Gara-gara Perang Teknologi di AS dan India, ByteDance TikTok Relokasi 10.000 Pekerjaan ke China
Pemilik TikTok, ByteDance, telah memutuskan untuk mengembalikan pekerjaan ke pasar domestiknya di China
Penulis: Fitri Wulandari
Editor: Sanusi
Laporan Wartawan Tribunnews, Fitri Wulandari
TRIBUNNEWS.COM, BEIJING - Pemilik TikTok, ByteDance, telah memutuskan untuk mengembalikan pekerjaan ke pasar domestiknya di China, di tengah perang teknologi yang sedang berlangsung di Amerika Serikat (AS) dan India.
Dalam laporan yang disampaikan pada hari Kamis waktu setempat, relokasi pekerjaan ini akan meningkatkan total tenaga kerja perusahaan menjadi lebih dari 100.000.
Baca juga: Kreator TikTok Buat Pemulung Menjadi Glow Up, Transformasinya Disebut Bak Model
Angka ini pun mencapai target yang ditetapkan oleh pendiri perusahaan, Zhang Yiming pada Maret lalu.

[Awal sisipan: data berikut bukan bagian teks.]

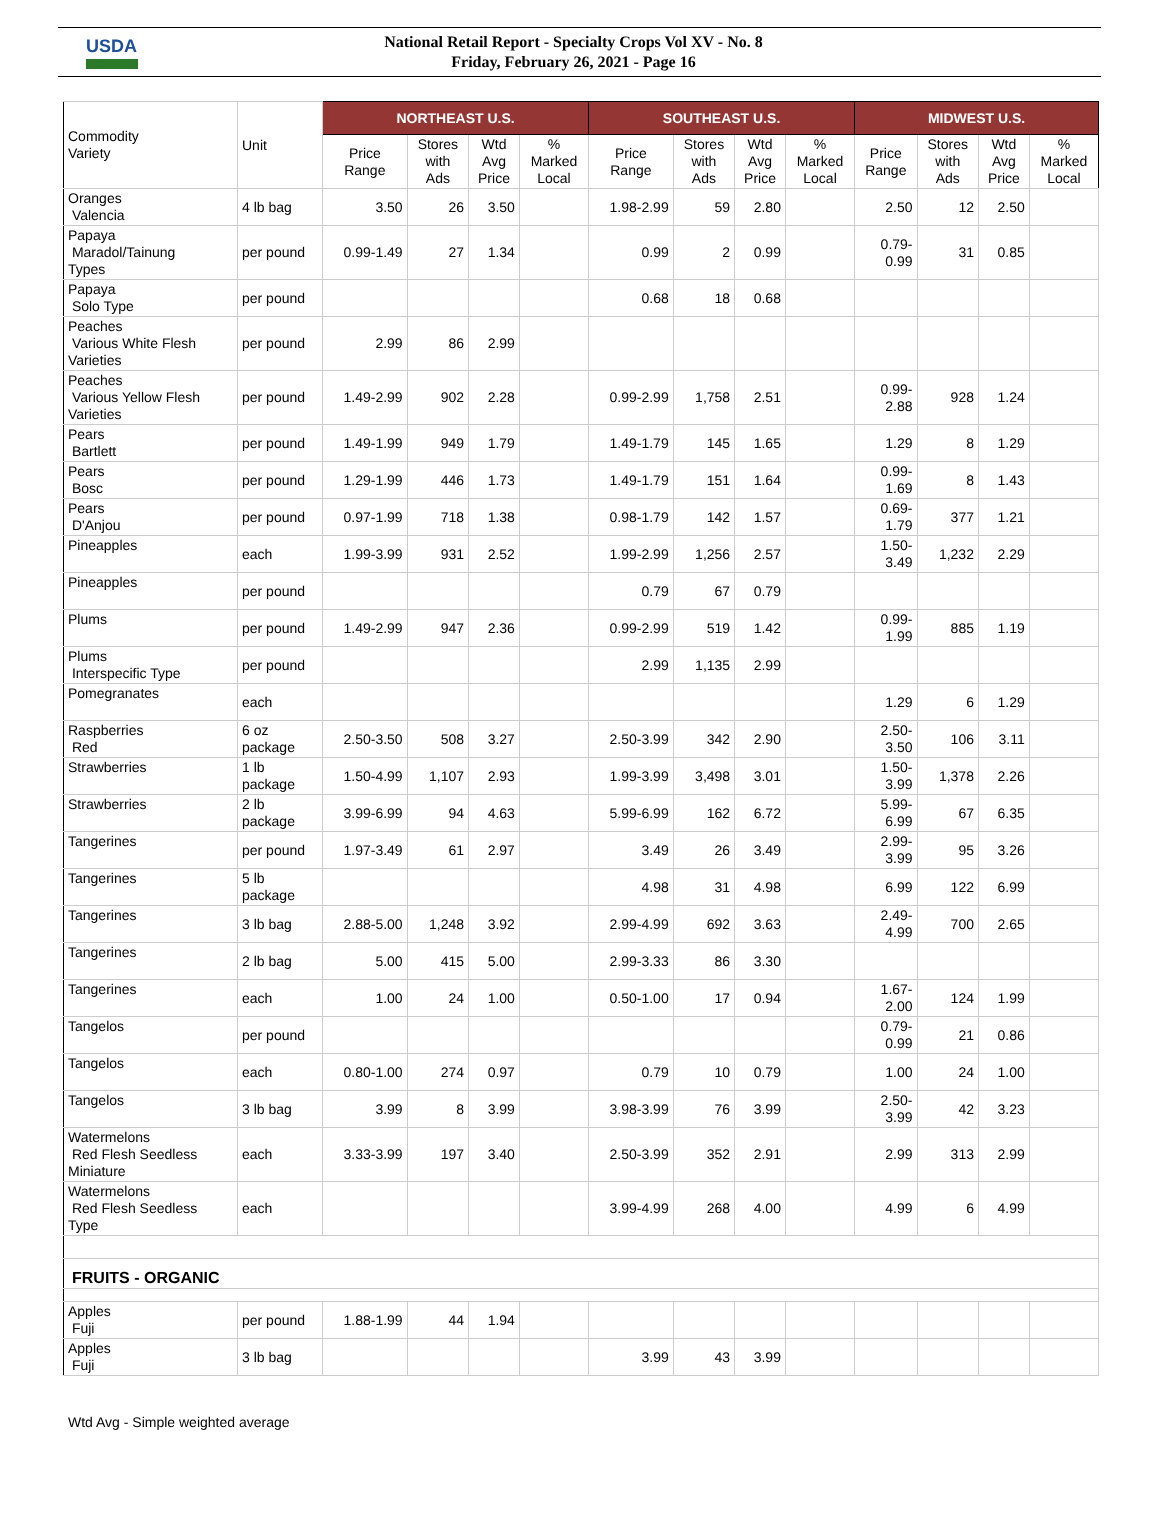USDA
National Retail Report - Specialty Crops Vol XV - No. 8
Friday, February 26, 2021 - Page 16
| Commodity Variety | Unit | NORTHEAST U.S. | | | | SOUTHEAST U.S. | | | | MIDWEST U.S. | | | |
| --- | --- | --- | --- | --- | --- | --- | --- | --- | --- | --- | --- | --- | --- |
| | | Price Range | Stores with Ads | Wtd Avg Price | % Marked Local | Price Range | Stores with Ads | Wtd Avg Price | % Marked Local | Price Range | Stores with Ads | Wtd Avg Price | % Marked Local |
| Oranges Valencia | 4 lb bag | 3.50 | 26 | 3.50 | | 1.98-2.99 | 59 | 2.80 | | 2.50 | 12 | 2.50 | |
| Papaya Maradol/Tainung Types | per pound | 0.99-1.49 | 27 | 1.34 | | 0.99 | 2 | 0.99 | | 0.79- 0.99 | 31 | 0.85 | |
| Papaya Solo Type | per pound | | | | | 0.68 | 18 | 0.68 | | | | | |
| Peaches Various White Flesh Varieties | per pound | 2.99 | 86 | 2.99 | | | | | | | | | |
| Peaches Various Yellow Flesh Varieties | per pound | 1.49-2.99 | 902 | 2.28 | | 0.99-2.99 | 1,758 | 2.51 | | 0.99- 2.88 | 928 | 1.24 | |
| Pears Bartlett | per pound | 1.49-1.99 | 949 | 1.79 | | 1.49-1.79 | 145 | 1.65 | | 1.29 | 8 | 1.29 | |
| Pears Bosc | per pound | 1.29-1.99 | 446 | 1.73 | | 1.49-1.79 | 151 | 1.64 | | 0.99- 1.69 | 8 | 1.43 | |
| Pears D'Anjou | per pound | 0.97-1.99 | 718 | 1.38 | | 0.98-1.79 | 142 | 1.57 | | 0.69- 1.79 | 377 | 1.21 | |
| Pineapples | each | 1.99-3.99 | 931 | 2.52 | | 1.99-2.99 | 1,256 | 2.57 | | 1.50- 3.49 | 1,232 | 2.29 | |
| Pineapples | per pound | | | | | 0.79 | 67 | 0.79 | | | | | |
| Plums | per pound | 1.49-2.99 | 947 | 2.36 | | 0.99-2.99 | 519 | 1.42 | | 0.99- 1.99 | 885 | 1.19 | |
| Plums Interspecific Type | per pound | | | | | 2.99 | 1,135 | 2.99 | | | | | |
| Pomegranates | each | | | | | | | | | 1.29 | 6 | 1.29 | |
| Raspberries Red | 6 oz package | 2.50-3.50 | 508 | 3.27 | | 2.50-3.99 | 342 | 2.90 | | 2.50- 3.50 | 106 | 3.11 | |
| Strawberries | 1 lb package | 1.50-4.99 | 1,107 | 2.93 | | 1.99-3.99 | 3,498 | 3.01 | | 1.50- 3.99 | 1,378 | 2.26 | |
| Strawberries | 2 lb package | 3.99-6.99 | 94 | 4.63 | | 5.99-6.99 | 162 | 6.72 | | 5.99- 6.99 | 67 | 6.35 | |
| Tangerines | per pound | 1.97-3.49 | 61 | 2.97 | | 3.49 | 26 | 3.49 | | 2.99- 3.99 | 95 | 3.26 | |
| Tangerines | 5 lb package | | | | | 4.98 | 31 | 4.98 | | 6.99 | 122 | 6.99 | |
| Tangerines | 3 lb bag | 2.88-5.00 | 1,248 | 3.92 | | 2.99-4.99 | 692 | 3.63 | | 2.49- 4.99 | 700 | 2.65 | |
| Tangerines | 2 lb bag | 5.00 | 415 | 5.00 | | 2.99-3.33 | 86 | 3.30 | | | | | |
| Tangerines | each | 1.00 | 24 | 1.00 | | 0.50-1.00 | 17 | 0.94 | | 1.67- 2.00 | 124 | 1.99 | |
| Tangelos | per pound | | | | | | | | | 0.79- 0.99 | 21 | 0.86 | |
| Tangelos | each | 0.80-1.00 | 274 | 0.97 | | 0.79 | 10 | 0.79 | | 1.00 | 24 | 1.00 | |
| Tangelos | 3 lb bag | 3.99 | 8 | 3.99 | | 3.98-3.99 | 76 | 3.99 | | 2.50- 3.99 | 42 | 3.23 | |
| Watermelons Red Flesh Seedless Miniature | each | 3.33-3.99 | 197 | 3.40 | | 2.50-3.99 | 352 | 2.91 | | 2.99 | 313 | 2.99 | |
| Watermelons Red Flesh Seedless Type | each | | | | | 3.99-4.99 | 268 | 4.00 | | 4.99 | 6 | 4.99 | |
| FRUITS - ORGANIC | | | | | | | | | | | | | |
| Apples Fuji | per pound | 1.88-1.99 | 44 | 1.94 | | | | | | | | | |
| Apples Fuji | 3 lb bag | | | | | 3.99 | 43 | 3.99 | | | | | |
Wtd Avg - Simple weighted average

Menurut South China Morning Post, portal karir ByteDance mengungkapkan lebih dari 100 lowongan pekerjaan 'mendesak' tersedia untuk perusahaan yang berfokus di sektor-sektor seperti game, e-commerce, pemrograman, pemasaran, penjualan, dan lainnya.
Perusahaan itu mengatakan akan terus memperluas skala bisnisnya di kota-kota daratan di luar Beijing dan Shanghai, termasuk Wuhan, Chengdu dan Hangzhou.
Pengumuman tersebut muncul setelah platform berbagi video populer 'TikTok' menjadi sasaran pemerintahan Presiden AS Donald Trump pada tahun ini.
Dikutip dari laman Sputnik News, Jumat (6/11/2020), Trump memerintahkan penjualan paksa operasi ByteDance AS atau perusahaan itu akan menghadapi larangan berbisnis di negeri paman sam.
Aplikasi tersebut dituding dapat digunakan untuk memanen data bagi pemerintah China.
Karena pusat data berada di AS, pembatasan pemerintah Trump ini pun berpotensi mulai berlaku pada 12 November mendatang.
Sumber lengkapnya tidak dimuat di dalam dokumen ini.